» JOB: Return verbatim the line containing "Notizie dal Dipartimento per lo sport" together with all lines that follow it, through the end of the records.
* * * * *
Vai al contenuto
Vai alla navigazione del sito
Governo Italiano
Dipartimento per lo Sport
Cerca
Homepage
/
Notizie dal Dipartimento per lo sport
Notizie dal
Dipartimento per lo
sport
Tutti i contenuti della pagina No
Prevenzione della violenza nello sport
* * * * *
» FINISHED TASK:
Notizie dal Dipartimento per lo sport
Notizie dal
Dipartimento per lo
sport
Tutti i contenuti della pagina No
Prevenzione della violenza nello sport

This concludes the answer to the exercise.